Assigned task: Please copy every line of the records below that holds the word "ГИДРОАККУМУЛЯТОРЫ".

Records supplied:
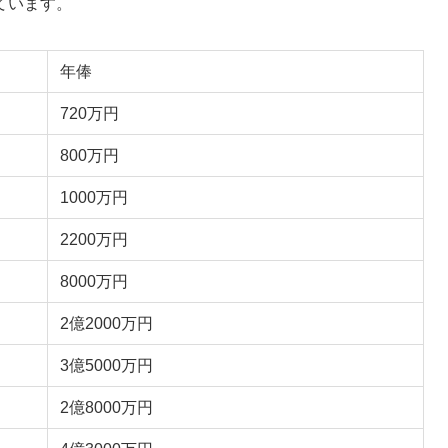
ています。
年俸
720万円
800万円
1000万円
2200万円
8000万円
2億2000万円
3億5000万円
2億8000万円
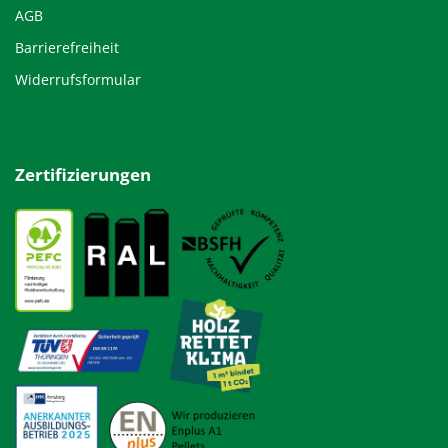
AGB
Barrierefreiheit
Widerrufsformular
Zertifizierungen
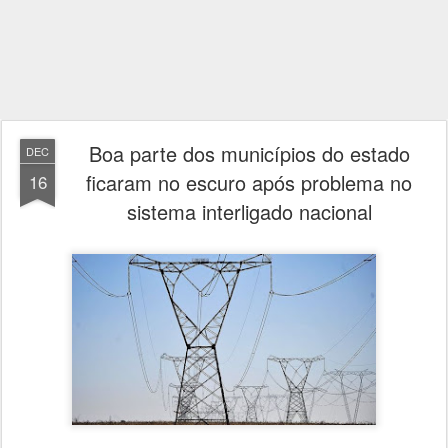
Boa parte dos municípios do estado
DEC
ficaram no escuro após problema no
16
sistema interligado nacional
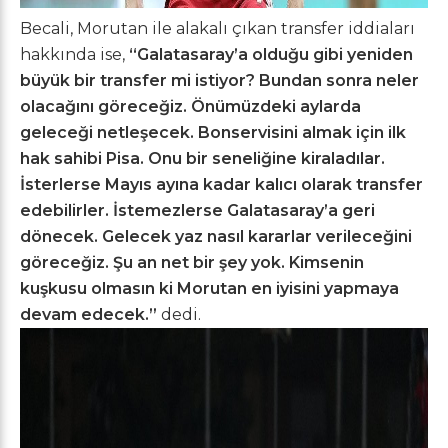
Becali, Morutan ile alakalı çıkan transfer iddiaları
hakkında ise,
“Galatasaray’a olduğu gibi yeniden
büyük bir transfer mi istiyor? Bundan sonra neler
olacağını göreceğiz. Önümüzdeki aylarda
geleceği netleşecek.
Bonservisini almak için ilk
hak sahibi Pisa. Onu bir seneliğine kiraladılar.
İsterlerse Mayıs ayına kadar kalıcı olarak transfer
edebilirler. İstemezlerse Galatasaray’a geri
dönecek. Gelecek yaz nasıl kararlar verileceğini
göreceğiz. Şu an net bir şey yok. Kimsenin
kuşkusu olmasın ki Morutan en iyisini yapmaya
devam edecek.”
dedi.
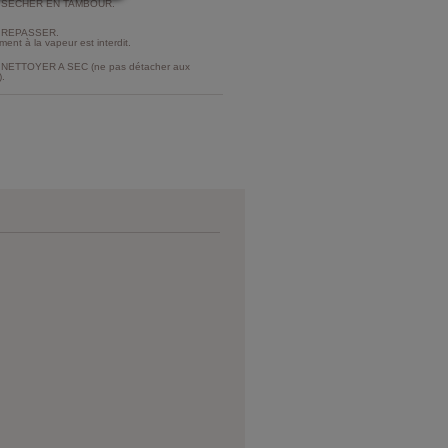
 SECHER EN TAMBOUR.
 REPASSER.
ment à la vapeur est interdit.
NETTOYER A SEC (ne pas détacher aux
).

...

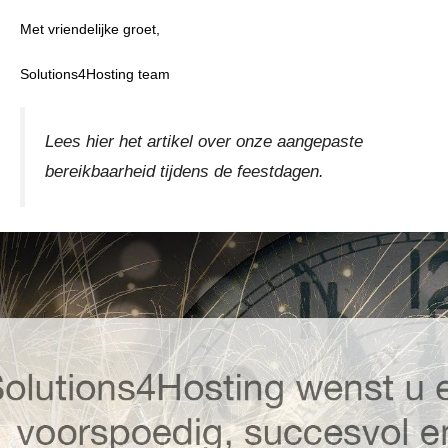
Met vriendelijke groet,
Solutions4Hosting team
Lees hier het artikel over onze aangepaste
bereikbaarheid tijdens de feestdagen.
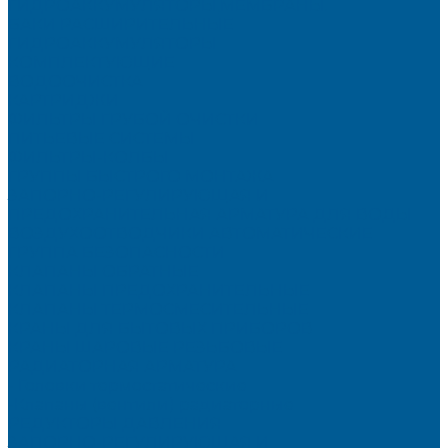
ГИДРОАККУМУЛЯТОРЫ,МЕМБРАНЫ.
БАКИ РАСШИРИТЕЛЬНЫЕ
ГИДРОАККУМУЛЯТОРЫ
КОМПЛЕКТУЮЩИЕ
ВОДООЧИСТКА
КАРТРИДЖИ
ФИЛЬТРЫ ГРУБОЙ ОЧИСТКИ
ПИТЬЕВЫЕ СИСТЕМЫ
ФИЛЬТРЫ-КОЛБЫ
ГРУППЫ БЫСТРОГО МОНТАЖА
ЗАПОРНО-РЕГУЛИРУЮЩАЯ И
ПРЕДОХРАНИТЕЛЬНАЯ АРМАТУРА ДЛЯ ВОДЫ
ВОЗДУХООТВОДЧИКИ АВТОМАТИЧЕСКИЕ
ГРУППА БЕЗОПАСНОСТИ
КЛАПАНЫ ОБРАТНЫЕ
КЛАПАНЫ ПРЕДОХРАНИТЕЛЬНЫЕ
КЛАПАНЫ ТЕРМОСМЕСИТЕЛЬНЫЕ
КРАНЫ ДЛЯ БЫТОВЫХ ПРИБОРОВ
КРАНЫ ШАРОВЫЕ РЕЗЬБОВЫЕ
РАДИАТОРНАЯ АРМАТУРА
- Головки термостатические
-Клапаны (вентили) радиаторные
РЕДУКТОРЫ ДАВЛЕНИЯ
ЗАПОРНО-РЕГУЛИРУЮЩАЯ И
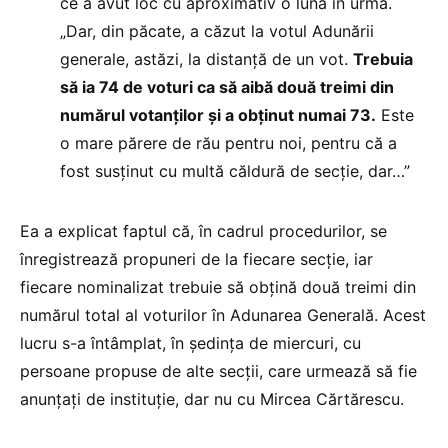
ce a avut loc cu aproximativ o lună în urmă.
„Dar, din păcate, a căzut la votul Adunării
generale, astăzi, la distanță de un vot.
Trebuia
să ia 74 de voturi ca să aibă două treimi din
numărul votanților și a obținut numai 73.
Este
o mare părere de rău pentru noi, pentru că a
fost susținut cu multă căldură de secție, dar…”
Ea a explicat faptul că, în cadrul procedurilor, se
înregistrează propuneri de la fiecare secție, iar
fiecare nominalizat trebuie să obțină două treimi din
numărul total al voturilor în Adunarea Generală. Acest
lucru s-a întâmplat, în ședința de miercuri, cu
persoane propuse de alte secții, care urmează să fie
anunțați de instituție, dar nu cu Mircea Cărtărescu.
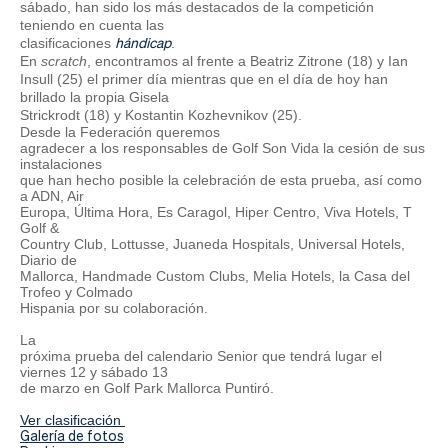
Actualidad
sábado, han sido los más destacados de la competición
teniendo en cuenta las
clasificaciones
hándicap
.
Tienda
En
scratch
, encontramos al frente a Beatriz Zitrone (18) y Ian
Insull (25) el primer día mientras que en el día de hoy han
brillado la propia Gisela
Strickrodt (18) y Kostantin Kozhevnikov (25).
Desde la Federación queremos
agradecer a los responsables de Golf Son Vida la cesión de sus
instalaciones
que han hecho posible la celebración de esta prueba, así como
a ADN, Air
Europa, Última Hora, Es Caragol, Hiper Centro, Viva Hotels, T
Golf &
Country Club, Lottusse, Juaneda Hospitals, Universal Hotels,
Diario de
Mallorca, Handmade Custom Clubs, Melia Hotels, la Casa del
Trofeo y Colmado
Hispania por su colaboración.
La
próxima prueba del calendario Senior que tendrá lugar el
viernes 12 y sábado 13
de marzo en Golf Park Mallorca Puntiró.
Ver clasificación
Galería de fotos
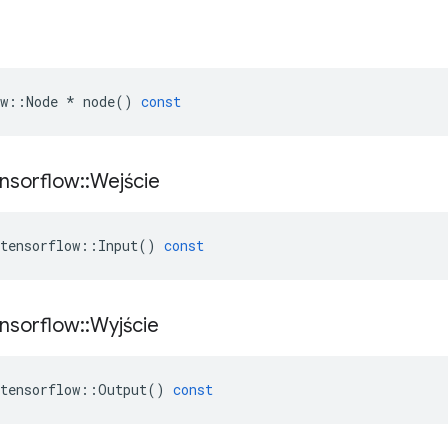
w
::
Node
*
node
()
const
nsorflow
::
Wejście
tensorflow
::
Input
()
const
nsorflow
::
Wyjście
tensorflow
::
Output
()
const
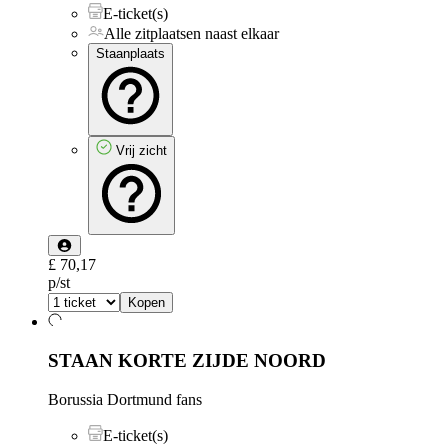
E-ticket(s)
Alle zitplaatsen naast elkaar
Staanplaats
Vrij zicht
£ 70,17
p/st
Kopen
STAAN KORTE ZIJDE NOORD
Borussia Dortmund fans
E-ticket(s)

Solution for this problem:
ГИДРОАККУМУЛЯТОРЫ,МЕМБРАНЫ.
ГИДРОАККУМУЛЯТОРЫ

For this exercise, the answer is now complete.